The ClawHub listing has passed OpenClaw's security scan (benign, high confidence) and is updated whenever the skill file here changes.
Models & Embeddings
The API uses three Voyage AI models:
| Model | Purpose | Dimensions |
|---|---|---|
voyage-context-3 | Text query & chunk embedding | 1024 |
voyage-multimodal-3 | Image query & chunk embedding | 1024 |
rerank-2 | Cross-encoder reranking for text results | — |
Text chunks are contextualized embeddings — each chunk is embedded along with metadata about the document and section it belongs to, improving retrieval quality for domain-specific queries.
Architecture
The API is a stateless server backed by cloud infrastructure:
Client Request
│
▼
┌──────────────────────┐
│ 3GPT API │ api.3gppscout.com
└──────────┬───────────┘
│
┌─────────┼──────────┬──────────┐
▼ ▼ ▼ ▼
Embedding Vector Content Image
Model Search Store Store
(text/JSON) (PNGs)
Request flow for text search:
- Embed the query string using the text embedding model
- Run vector similarity search with optional metadata filters
- Resolve matches to their source document and chunk
- Fetch chunk text and section context
- Optionally rerank candidates for higher precision
- Return the final results
Request flow for image serving:
- Image search returns results with
image_path(e.g./images/38.300/19.1.0/8) - Client fetches the image URL directly
- API proxies the PNG from Google Cloud Storage
Corpus Coverage
The current index covers two complete 3GPP releases:
| Release | Documents | Sections |
|---|---|---|
| Rel-15 | 1,493 | 195,216 |
| Rel-19 | 1,789 | 291,478 |
| Total | 3,282 | 486,694 |
Additional releases (Rel-16 through Rel-18, Rel-20) are being processed and will be added incrementally.
Processing Pipeline
Each document goes through a multi-stage pipeline: parsing, semantic chunking, embedding, section extraction, and image extraction.

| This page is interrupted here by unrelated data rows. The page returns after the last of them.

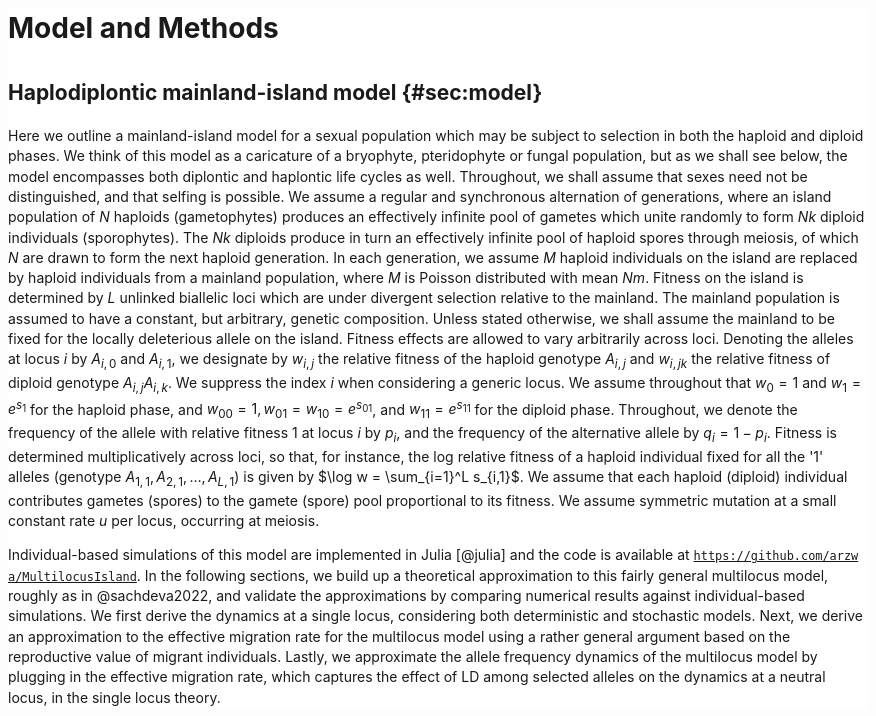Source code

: 
# Model and Methods

## Haplodiplontic mainland-island model {#sec:model}

Here we outline a mainland-island model for a sexual population which may be
subject to selection in both the haploid and diploid phases.
We think of this model as a caricature of a bryophyte, pteridophyte or fungal
population, but as we shall see below, the model encompasses both diplontic and
haplontic life cycles as well.
Throughout, we shall assume that sexes need not be distinguished, and that
selfing is possible.
We assume a regular and synchronous alternation of generations, where an island
population of $N$ haploids (gametophytes) produces an effectively infinite pool
of gametes which unite randomly to form $N k$ diploid individuals
(sporophytes).
The $Nk$ diploids produce in turn an effectively infinite pool of haploid
spores through meiosis, of which $N$ are drawn to form the next haploid
generation.
In each generation, we assume $M$ haploid individuals on the island are
replaced by haploid individuals from a mainland population, where $M$ is
Poisson distributed with mean $Nm$.
Fitness on the island is determined by $L$ unlinked biallelic loci which are
under divergent selection relative to the mainland.
The mainland population is assumed to have a constant, but arbitrary, genetic
composition.
Unless stated otherwise, we shall assume the mainland to be fixed for the
locally deleterious allele on the island.
Fitness effects are allowed to vary arbitrarily across loci.
Denoting the alleles at locus $i$ by $A_{i,0}$ and $A_{i,1}$, we designate by
$w_{i,j}$ the relative fitness of the haploid genotype $A_{i,j}$ and $w_{i,jk}$ the
relative fitness of diploid genotype $A_{i,j}A_{i,k}$.
We suppress the index $i$ when considering a generic locus.
We assume throughout that $w_0 = 1$ and $w_1 = e^{s_1}$ for the haploid phase,
and $w_{00} = 1, w_{01} = w_{10} = e^{s_{01}}$, and $w_{11} = e^{s_{11}}$ for
the diploid phase.
Throughout, we denote the frequency of the allele with relative fitness $1$ at
locus $i$ by $p_i$, and the frequency of the alternative allele by $q_i =
1-p_i$.
Fitness is determined multiplicatively across loci, so that, for instance, the
log relative fitness of a haploid individual fixed for all the '1' alleles
(genotype $A_{1,1},A_{2,1}, \dots, A_{L,1}$) is given by $\log w = \sum_{i=1}^L s_{i,1}$.
We assume that each haploid (diploid) individual contributes gametes (spores)
to the gamete (spore) pool proportional to its fitness.
We assume symmetric mutation at a small constant rate $u$ per locus, occurring
at meiosis.

Individual-based simulations of this model are implemented in Julia [@julia]
and the code is available at
[`https://github.com/arzwa/MultilocusIsland`](https://github.com/arzwa/MultilocusIsland).
In the following sections, we build up a theoretical approximation to this
fairly general multilocus model, roughly as in @sachdeva2022, and validate the
approximations by comparing numerical results against individual-based
simulations.
We first derive the dynamics at a single locus, considering both deterministic
and stochastic models.
Next, we derive an approximation to the effective migration rate for the
multilocus model using a rather general argument based on the reproductive
value of migrant individuals.
Lastly, we approximate the allele frequency dynamics of the multilocus model by
plugging in the effective migration rate, which captures the effect of LD among
selected alleles on the dynamics at a neutral locus, in the single locus
theory.

[^fn]: The same result can be obtained in a slightly less cumbersome manner by
[^fit]: Note that a diploid model with these effective parameters does *not*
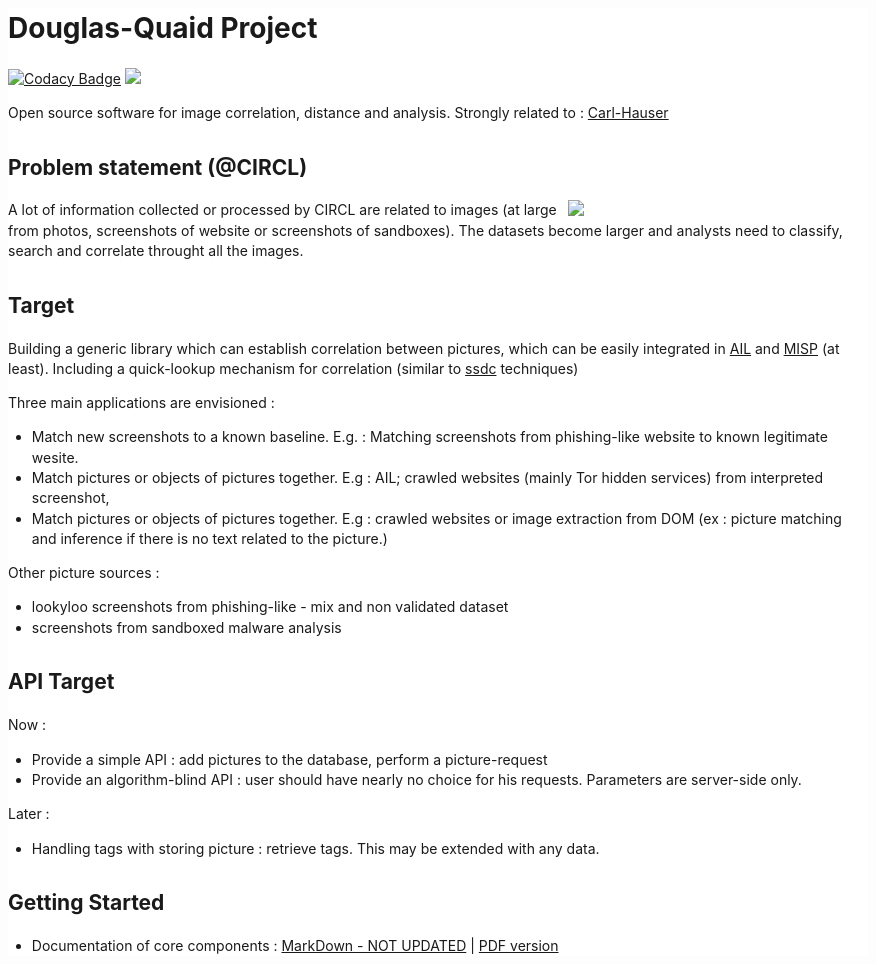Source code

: # Douglas-Quaid Project

[![Codacy Badge](https://api.codacy.com/project/badge/Grade/e27a772481ed4033861670b9767249b6)](https://app.codacy.com/app/zettacircl/douglas-quaid?utm_source=github.com&utm_medium=referral&utm_content=Vincent-CIRCL/douglas-quaid&utm_campaign=Badge_Grade_Dashboard)
<img src="./htmlcov/coverage.svg"/>

Open source software for image correlation, distance and analysis.
Strongly related to : [Carl-Hauser](https://github.com/CIRCL/carl-hauser) 

## Problem statement (@CIRCL)

<img align="right" width="300" src="docs/images/DouglasQuaid_cropped.svg">

A lot of information collected or processed by CIRCL are related to images (at large from photos, screenshots of website or screenshots of sandboxes). The datasets become larger and analysts need to classify, search and correlate throught all the images. 

## Target

Building a generic library which can establish correlation between pictures, which can be easily integrated in [AIL](https://github.com/CIRCL/AIL-framework) and [MISP](https://github.com/MISP/MISP) (at least). Including a quick-lookup mechanism for correlation (similar to [ssdc](https://github.com/bwall/ssdc/blob/master/ssdc) techniques)

Three main applications are envisioned : 
-   Match new screenshots to a known baseline. E.g. : Matching screenshots from phishing-like website to known legitimate wesite.
-   Match pictures or objects of pictures together. E.g : AIL; crawled websites (mainly Tor hidden services) from interpreted screenshot, 
-   Match pictures or objects of pictures together. E.g : crawled websites or image extraction from DOM (ex : picture matching and inference if there is no text related to the picture.)

Other picture sources : 
-   lookyloo screenshots from phishing-like - mix and non validated dataset
-   screenshots from sandboxed malware analysis

## API Target

Now : 
-   Provide a simple API : add pictures to the database, perform a picture-request 
-   Provide an algorithm-blind API : user should have nearly no choice for his requests. Parameters are server-side only.

Later : 
-   Handling tags with storing picture : retrieve tags. This may be extended with any data.

## Getting Started

-   Documentation of core components : [MarkDown - NOT UPDATED](./SOTA/Core_doc.md) | [PDF version](./SOTA/Core_doc.pdf)
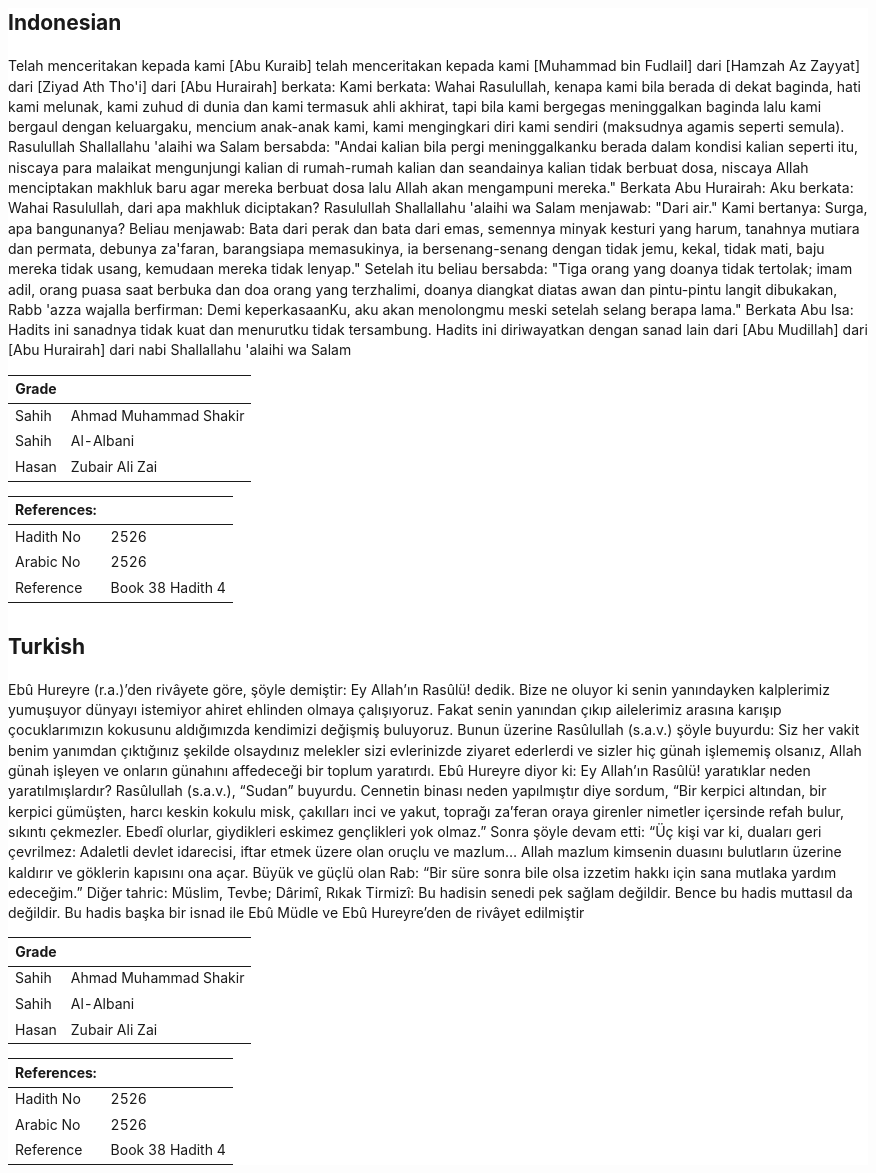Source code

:## Indonesian


<div dir="ltr" lang="id" style={{fontSize:'larger',backgroundColor:'#f8f9fa',padding:20}}>
Telah menceritakan kepada kami [Abu Kuraib] telah menceritakan kepada kami [Muhammad bin Fudlail] dari [Hamzah Az Zayyat] dari [Ziyad Ath Tho'i] dari [Abu Hurairah] berkata: Kami berkata: Wahai Rasulullah, kenapa kami bila berada di dekat baginda, hati kami melunak, kami zuhud di dunia dan kami termasuk ahli akhirat, tapi bila kami bergegas meninggalkan baginda lalu kami bergaul dengan keluargaku, mencium anak-anak kami, kami mengingkari diri kami sendiri (maksudnya agamis seperti semula). Rasulullah Shallallahu 'alaihi wa Salam bersabda: "Andai kalian bila pergi meninggalkanku berada dalam kondisi kalian seperti itu, niscaya para malaikat mengunjungi kalian di rumah-rumah kalian dan seandainya kalian tidak berbuat dosa, niscaya Allah menciptakan makhluk baru agar mereka berbuat dosa lalu Allah akan mengampuni mereka." Berkata Abu Hurairah: Aku berkata: Wahai Rasulullah, dari apa makhluk diciptakan? Rasulullah Shallallahu 'alaihi wa Salam menjawab: "Dari air." Kami bertanya: Surga, apa bangunanya? Beliau menjawab: Bata dari perak dan bata dari emas, semennya minyak kesturi yang harum, tanahnya mutiara dan permata, debunya za'faran, barangsiapa memasukinya, ia bersenang-senang dengan tidak jemu, kekal, tidak mati, baju mereka tidak usang, kemudaan mereka tidak lenyap." Setelah itu beliau bersabda: "Tiga orang yang doanya tidak tertolak; imam adil, orang puasa saat berbuka dan doa orang yang terzhalimi, doanya diangkat diatas awan dan pintu-pintu langit dibukakan, Rabb 'azza wajalla berfirman: Demi keperkasaanKu, aku akan menolongmu meski setelah selang berapa lama." Berkata Abu Isa: Hadits ini sanadnya tidak kuat dan menurutku tidak tersambung. Hadits ini diriwayatkan dengan sanad lain dari [Abu Mudillah] dari [Abu Hurairah] dari nabi Shallallahu 'alaihi wa Salam
</div>
<div style={{backgroundColor:'#f8f9fa',padding:20, marginBottom: 10}}><table> <thead> <tr> <th>Grade</th> <th></th> </tr> </thead> <tbody> <tr><td>Sahih</td><td>Ahmad Muhammad Shakir</td></tr><tr><td>Sahih</td><td>Al-Albani</td></tr><tr><td>Hasan</td><td>Zubair Ali Zai</td></tr></tbody></table><table> <thead> <tr> <th>References:</th> <th></th> </tr> </thead> <tbody><tr><td>Hadith No</td><td>2526</td></tr><tr><td>Arabic No</td><td>2526</td></tr><tr><td>Reference</td><td>Book 38 Hadith 4</td></tr></tbody></table></div>

## Turkish


<div dir="ltr" lang="tr" style={{fontSize:'larger',backgroundColor:'#f8f9fa',padding:20}}>
Ebû Hureyre (r.a.)’den rivâyete göre, şöyle demiştir: Ey Allah’ın Rasûlü! dedik. Bize ne oluyor ki senin yanındayken kalplerimiz yumuşuyor dünyayı istemiyor ahiret ehlinden olmaya çalışıyoruz. Fakat senin yanından çıkıp ailelerimiz arasına karışıp çocuklarımızın kokusunu aldığımızda kendimizi değişmiş buluyoruz. Bunun üzerine Rasûlullah (s.a.v.) şöyle buyurdu: Siz her vakit benim yanımdan çıktığınız şekilde olsaydınız melekler sizi evlerinizde ziyaret ederlerdi ve sizler hiç günah işlememiş olsanız, Allah günah işleyen ve onların günahını affedeceği bir toplum yaratırdı. Ebû Hureyre diyor ki: Ey Allah’ın Rasûlü! yaratıklar neden yaratılmışlardır? Rasûlullah (s.a.v.), “Sudan” buyurdu. Cennetin binası neden yapılmıştır diye sordum, “Bir kerpici altından, bir kerpici gümüşten, harcı keskin kokulu misk, çakılları inci ve yakut, toprağı za’feran oraya girenler nimetler içersinde refah bulur, sıkıntı çekmezler. Ebedî olurlar, giydikleri eskimez gençlikleri yok olmaz.” Sonra şöyle devam etti: “Üç kişi var ki, duaları geri çevrilmez: Adaletli devlet idarecisi, iftar etmek üzere olan oruçlu ve mazlum… Allah mazlum kimsenin duasını bulutların üzerine kaldırır ve göklerin kapısını ona açar. Büyük ve güçlü olan Rab: “Bir süre sonra bile olsa izzetim hakkı için sana mutlaka yardım edeceğim.” Diğer tahric: Müslim, Tevbe; Dârimî, Rıkak Tirmizî: Bu hadisin senedi pek sağlam değildir. Bence bu hadis muttasıl da değildir. Bu hadis başka bir isnad ile Ebû Müdle ve Ebû Hureyre’den de rivâyet edilmiştir
</div>
<div style={{backgroundColor:'#f8f9fa',padding:20, marginBottom: 10}}><table> <thead> <tr> <th>Grade</th> <th></th> </tr> </thead> <tbody> <tr><td>Sahih</td><td>Ahmad Muhammad Shakir</td></tr><tr><td>Sahih</td><td>Al-Albani</td></tr><tr><td>Hasan</td><td>Zubair Ali Zai</td></tr></tbody></table><table> <thead> <tr> <th>References:</th> <th></th> </tr> </thead> <tbody><tr><td>Hadith No</td><td>2526</td></tr><tr><td>Arabic No</td><td>2526</td></tr><tr><td>Reference</td><td>Book 38 Hadith 4</td></tr></tbody></table></div>
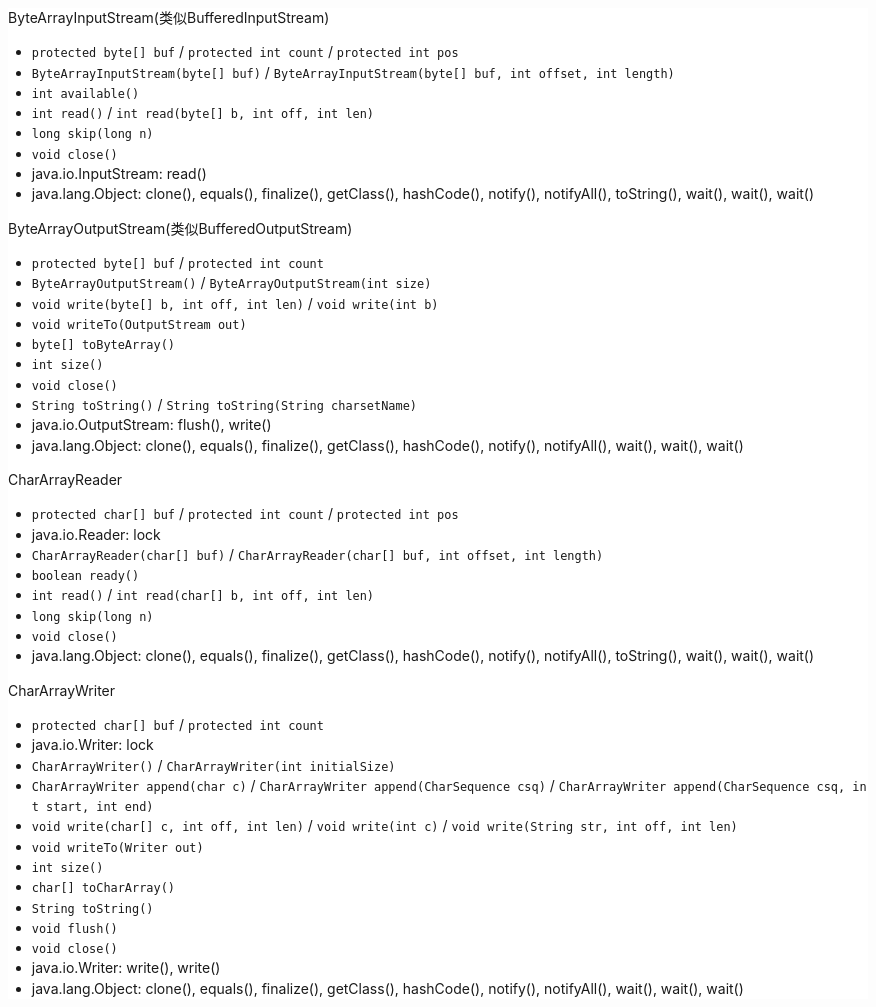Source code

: ByteArrayInputStream(类似BufferedInputStream)
- `protected byte[] buf` / `protected int count` / `protected int pos`
- `ByteArrayInputStream(byte[] buf)` / `ByteArrayInputStream(byte[] buf, int offset, int length)`
- `int available()`
- `int read()` / `int read(byte[] b, int off, int len)`
- `long skip(long n)`
- `void close()`
- java.io.InputStream: read()
- java.lang.Object: clone(), equals(), finalize(), getClass(), hashCode(), notify(), notifyAll(), toString(), wait(), wait(), wait()

ByteArrayOutputStream(类似BufferedOutputStream)
- `protected byte[] buf` / `protected int count`
- `ByteArrayOutputStream()` / `ByteArrayOutputStream(int size)`
- `void write(byte[] b, int off, int len)` / `void write(int b)`
- `void writeTo(OutputStream out)`
- `byte[] toByteArray()`
- `int size()`
- `void close()`
- `String toString()` / `String toString(String charsetName)`
- java.io.OutputStream: flush(), write()
- java.lang.Object: clone(), equals(), finalize(), getClass(), hashCode(), notify(), notifyAll(), wait(), wait(), wait()

CharArrayReader
- `protected char[] buf` / `protected int count` / `protected int pos`
- java.io.Reader: lock
- `CharArrayReader(char[] buf)` / `CharArrayReader(char[] buf, int offset, int length)`
- `boolean ready()`
- `int read()` / `int read(char[] b, int off, int len)`
- `long skip(long n)`
- `void close()`
- java.lang.Object: clone(), equals(), finalize(), getClass(), hashCode(), notify(), notifyAll(), toString(), wait(), wait(), wait()

CharArrayWriter
- `protected char[] buf` / `protected int count`
- java.io.Writer: lock
- `CharArrayWriter()` / `CharArrayWriter(int initialSize)`
- `CharArrayWriter append(char c)` / `CharArrayWriter append(CharSequence csq)` / `CharArrayWriter append(CharSequence csq, int start, int end)`
- `void write(char[] c, int off, int len)` / `void write(int c)` / `void write(String str, int off, int len)`
- `void writeTo(Writer out)`
- `int size()`
- `char[] toCharArray()`
- `String toString()`
- `void flush()`
- `void close()`
- java.io.Writer: write(), write()
- java.lang.Object: clone(), equals(), finalize(), getClass(), hashCode(), notify(), notifyAll(), wait(), wait(), wait()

The chunking stage produces optimized chunks of 400–800 tokens for high-quality retrieval. Images are extracted as individual PNGs and served via the /images endpoint.
Health Check
Returns API status and model info. Use this to verify the server is running.
Example
curl https://api.3gppscout.com/health{
"status": "ok",
"version": "0.2.0",
"models": {
"text_embedding": "voyage-context-3",
"image_embedding": "voyage-multimodal-3",
"reranker": "rerank-2"
}
}OpenAPI / Swagger
The auto-generated interactive API docs are available at /swagger (Swagger UI) and /redoc (ReDoc). The raw OpenAPI schema is at /openapi.json.